La gip: «Per Grazia Santapaola la detenzione dei familiari non era un deterrente, ma un motivo per esercitare potere mafioso»
Lo stato di detenzione prolungato degli uomini della sua famiglia «anziché essere un deterrente» diventava «motivo per esercitare in modo sempre più palese il potere mafioso». È quanto scrive la gip di Catania, Anna Maria Cristaldi, nell’ordinanza di custodia cautelare nei confronti di Grazia Santapaola, 68 anni, arrestata dai carabinieri del Ros.
Secondo la giudice, la donna «travalicava il ruolo delle donne tradizionalmente esercitato in Cosa nostra catanese» e, «da destinataria della somma di denaro assicurata dagli affiliati in libertà, diventava portatrice degli interessi di un’associazione mafiosa di cui la stessa era parte».
Il racconto del collaboratore D’Aquino
Un quadro che trova conferma anche nelle dichiarazioni di Gaetano D’Aquino, ex reggente del clan Cappello e collaboratore di giustizia dal 2010. È lui a definirla «zia Grazia» e a tracciare un profilo netto: «Si è sempre collocata all’interno dell’associazione mafiosa, ancorando il proprio ruolo all’appartenenza alla famiglia di sangue».
D’Aquino aggiunge: «Ogni tanto le regalavo 500 euro perché si lamentava del fatto di non avere denaro sufficiente per fare il ‘pacco’ al marito.

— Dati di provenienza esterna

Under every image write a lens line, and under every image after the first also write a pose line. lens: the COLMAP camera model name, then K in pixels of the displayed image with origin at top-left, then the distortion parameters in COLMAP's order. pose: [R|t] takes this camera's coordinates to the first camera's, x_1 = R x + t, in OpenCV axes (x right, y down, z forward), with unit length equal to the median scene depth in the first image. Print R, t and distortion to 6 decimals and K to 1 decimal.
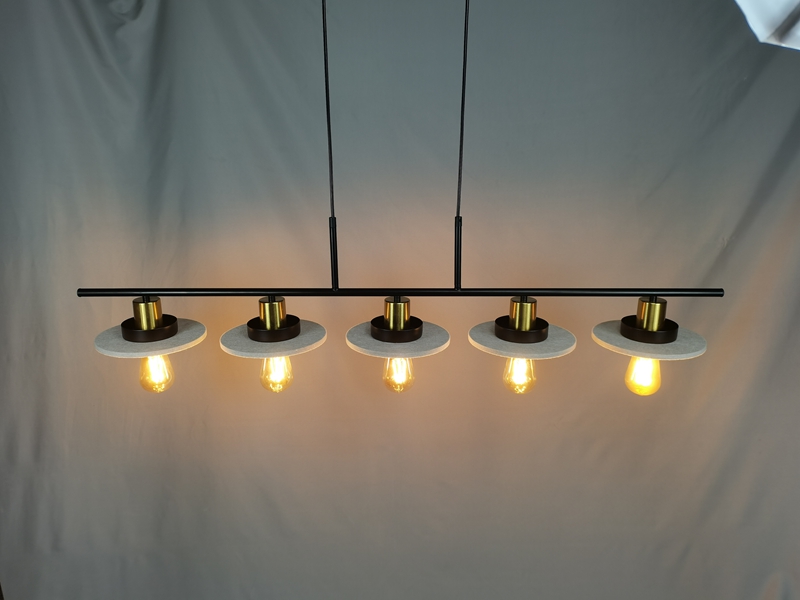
lens RADIAL K [[652.1, 0, 396.3], [0, 652.1, 302.5], [0, 0, 1]] dist [0.028157, -0.013737]
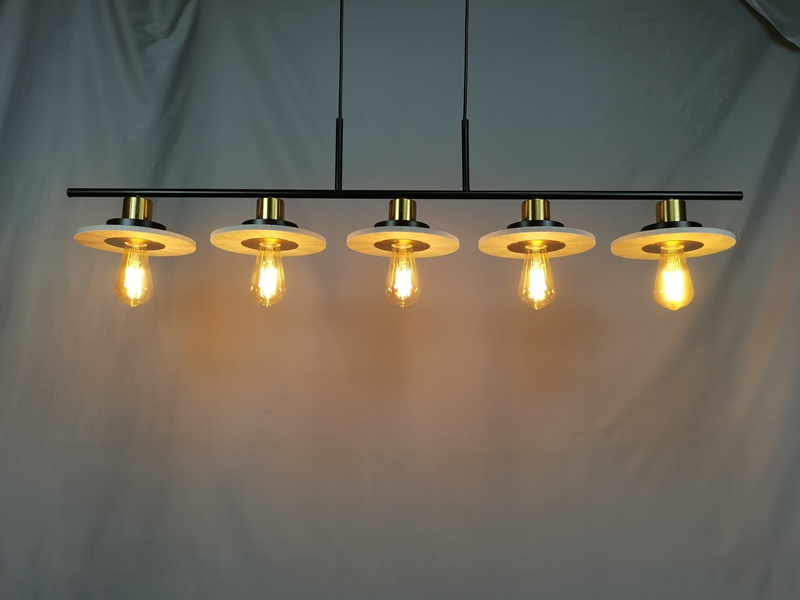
lens RADIAL K [[692.7, 0, 398.9], [0, 692.7, 301.4], [0, 0, 1]] dist [0.033128, -0.026929]
pose [[0.999765, 0.019277, 0.009868, -0.011573], [-0.013243, 0.904752, -0.425733, 0.553019], [-0.017135, 0.425502, 0.904795, 0.146052]]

È una delinquente nata, nel senso che, a differenza delle altre mogli di mafiosi, non si è mai tenuta distante dagli affari illeciti, anche se non ha attualmente, per ciò che io so, un suo gruppo mafioso: non ci sono uomini che camminano ‘a suo nome’».
Secondo il collaboratore, Grazia Santapaola «si sente il sangue blu della mafia a Catania, ha vissuto la mafia in prima persona ed è orgogliosa del suo cognome».